Search code examples
javascriptregexbrowserwebinternet-explorer-9

I solved a regexp issue associated with IE9, but I'm not sure how or why it works


Background

I have recently had a problem with a regular expression not working as expected in IE9. I tracked the issue down to a specific block inside the expression, namely [^].

var reg = /((?:abc.[^]*?)?test\s*(?:xyz)?\s*)[^]*?/;

The problem

var str = 'abc 123\nabc 123\nabc 123\ntest xyz';
var reg = /((?:abc.[^]*?)?test\s*(?:xyz)?\s*)[^]*?/;
alert(reg.exec(str));

In other words:

Input:

abc 123
abc 123
abc 123
test xyz

Output

Expected: ["abc 123\nabc 123\nabc 123\ntest xyz","abc 123\nabc 123\nabc 123\ntest xyz"]

Chrome: ["abc 123\nabc 123\nabc 123\ntest xyz","abc 123\nabc 123\nabc 123\ntest xyz"]

IE9: ["test xyz", "test xyz"] // Wrong!!!

Attempted solution

I found that the [^] block is causing the error.
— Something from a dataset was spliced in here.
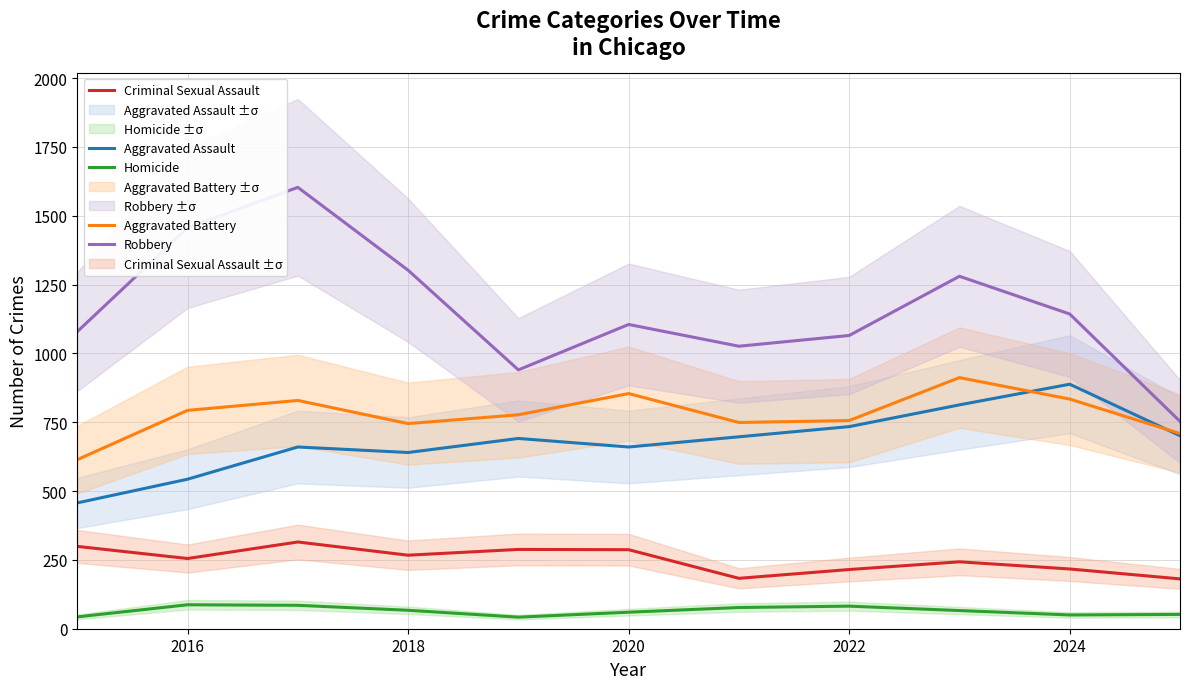

True or false: Aggravated Battery has a value of 1154 at 2018.

False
By simply switching [^] to [\S\s] I was able to attain the expected output in IE9.

var str = 'abc 123\nabc 123\nabc 123\ntest xyz';
var reg = /((?:abc.[\S\s]*?)?test\s*(?:xyz)?\s*)[\S\s]*?/;
alert(reg.exec(str));

Output

Expected: ["abc 123\nabc 123\nabc 123\ntest xyz","abc 123\nabc 123\nabc 123\ntest xyz"]
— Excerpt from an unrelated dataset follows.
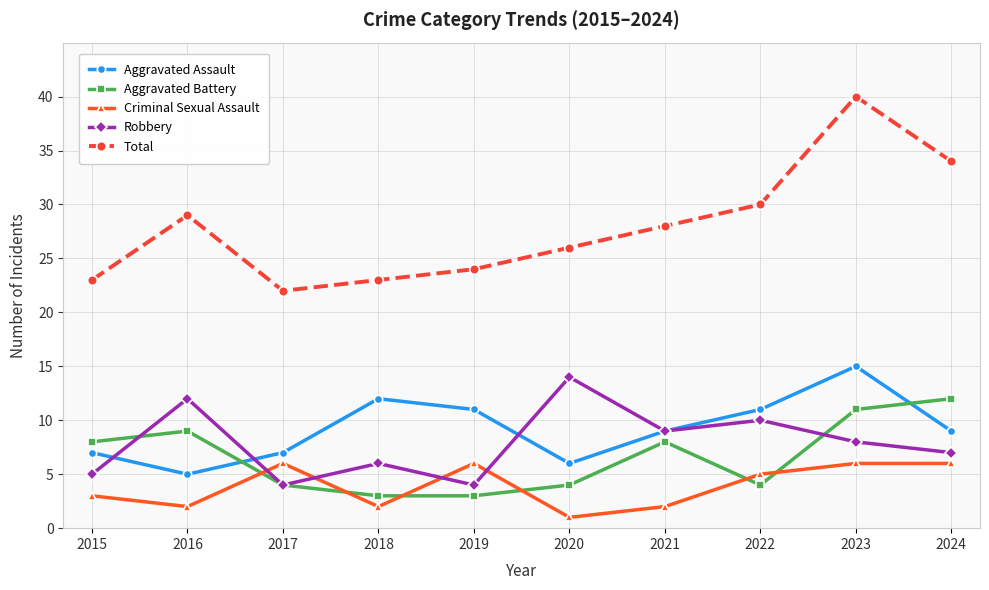

True or false: Criminal Sexual Assault and Total cross at least once.

False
Chrome: ["abc 123\nabc 123\nabc 123\ntest xyz","abc 123\nabc 123\nabc 123\ntest xyz"]

IE9: ["abc 123\nabc 123\nabc 123\ntest xyz","abc 123\nabc 123\nabc 123\ntest xyz"]

Question

So what is the essential difference between [^] and [\S\s]? What is the problem here? Am I just dealing with an edge-case in the IE-javascript engine?


Solution

  • There is no difference between [^] and [\s\S]. [^] exists in the Javascript specifications but IE9 doesn't handle it as many other Javascript features.

    It seems that [^] is AFAIK particular to Javascript. I have never seen it in an other regex flavour. In other flavours [^] can be seen either as a syntax error or as an unclosed character class (in this case the closing bracket is not the end of the character class because it is immediately after the ^ and the class will eventually be closed at the next closing bracket if it exists).

    Note that [^] and [] are allowed since the first time regex features were added to the language (ECMA-262, 3rd edition December 1999).

    In ECMA-262 third edition specifications (15.10.2.13), you can read that a negative character class is defined like this:

    CharacterClass :: [^ ClassRanges ]
    

    where ClassRanges can be empty or not.

    This definition is always the same in the 6th edition (June 2015).